Segundo o relato de um servidor público, existem dúvidas sobre a execução de uma determinada ponte, incluindo possíveis diferenças entre o projeto e a obra realizada. A informação ainda precisa ser apurada e, justamente por isso, a fiscalização e a transparência são indispensáveis.
Quando uma obra pública apresenta qualquer sinal de irregularidade, não se trata apenas de concreto, ferro ou engenharia. Trata-se de segurança. Trata-se de vidas.
Essa reflexão ganha ainda mais força diante de tragédias que colocam em evidência a capacidade de uma sociedade de responder a situações extremas. O mundo acompanha os impactos de desastres que atingem populações inteiras e mostram que, além da força da natureza, existem fatores humanos que podem agravar ou reduzir as consequências.

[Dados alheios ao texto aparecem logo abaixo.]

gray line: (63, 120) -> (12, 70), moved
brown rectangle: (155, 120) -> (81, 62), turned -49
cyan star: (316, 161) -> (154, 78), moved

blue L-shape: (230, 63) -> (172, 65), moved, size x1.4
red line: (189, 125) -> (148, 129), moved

Uma pergunta precisa ser feita: Estamos preparados? Preparados com estruturas seguras? Com planejamento? Com equipes capacitadas? Com profissionais suficientes para atender a momentos de emergência?
Ao longo dos últimos anos, a Venezuela enfrentou um grande processo de saída de profissionais qualificados, incluindo médicos, engenheiros, cientistas e especialistas de diversas áreas. A perda de pessoas com conhecimento técnico é um desafio para qualquer país, pois afeta setores essenciais, principalmente em momentos de crise.

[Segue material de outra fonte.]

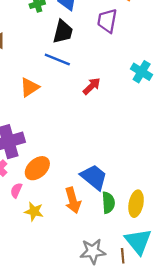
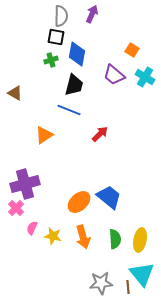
purple trapezoid: (107, 21) -> (114, 75), turned -60
cyan cross: (142, 72) -> (145, 77), moved
orange ellipse: (37, 168) -> (79, 202), moved
blue trapezoid: (94, 177) -> (109, 197), moved
yellow star: (34, 211) -> (53, 236), moved

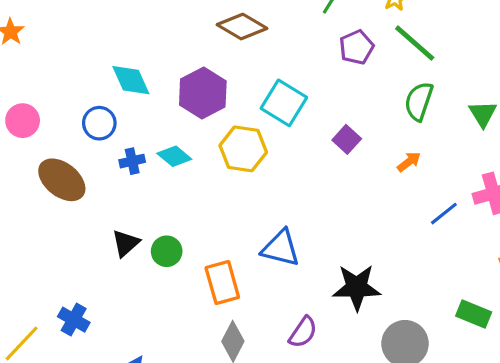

Esse tipo de situação deve servir de reflexão para todas as sociedades. Un país precisa cuidar dos seus profissionais, valorizar o conhecimento e garantir que sua capacidade técnica esteja a serviço da população.

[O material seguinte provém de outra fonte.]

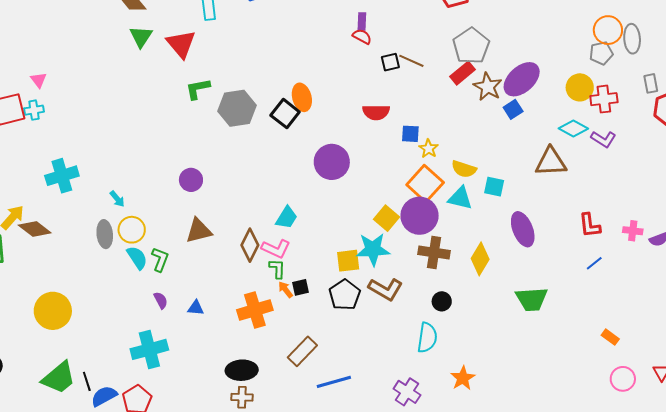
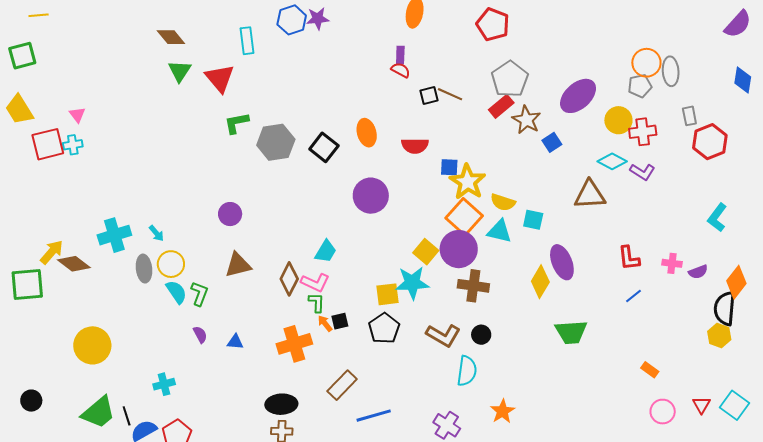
purple ellipse: (522, 79) -> (578, 96), moved
orange ellipse: (302, 97) -> (367, 133), moved
yellow star: (429, 149) -> (468, 182), size x1.8
cyan cross: (62, 176) -> (114, 235), moved
yellow diamond: (480, 259) -> (540, 282), moved
brown L-shape: (386, 289) -> (443, 335), moved
cyan cross: (149, 349) -> (164, 384), moved, size x0.6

O Brasil também precisa fazer perguntas importantes. Como estão nossas pontes? Como estão nossos hospitais? Como estão as escolas, os prédios públicos, as moradias e as estruturas que recebem diariamente milhões de pessoas?
Fiscalizar não é criar conflito. Fiscalizar é proteger.
O dinheiro público precisa ser acompanhado pela sociedade. Cada recurso aplicado deve ter como resultado uma obra segura, durável e capaz de cumprir sua finalidade.
Uma sociedade madura não espera uma tragédia acontecer para depois procurar respostas. Ela previne. Ela acompanha. Ela cobra. E, acima de tudo, ela coloca a vida humana como prioridade.
Também existe um dever que ultrapassa fronteiras: a solidariedade. Diante do sofrimento de outras pessoas, não podemos perder nossa humanidade. Toda ajuda destinada a quem enfrenta uma tragédia representa esperança para quem perdeu quase tudo.
Que possamos aprender com cada alerta, cada denúncia e cada acontecimento. Porque estruturas podem ser reconstruídas. Mas vidas perdidas não voltam.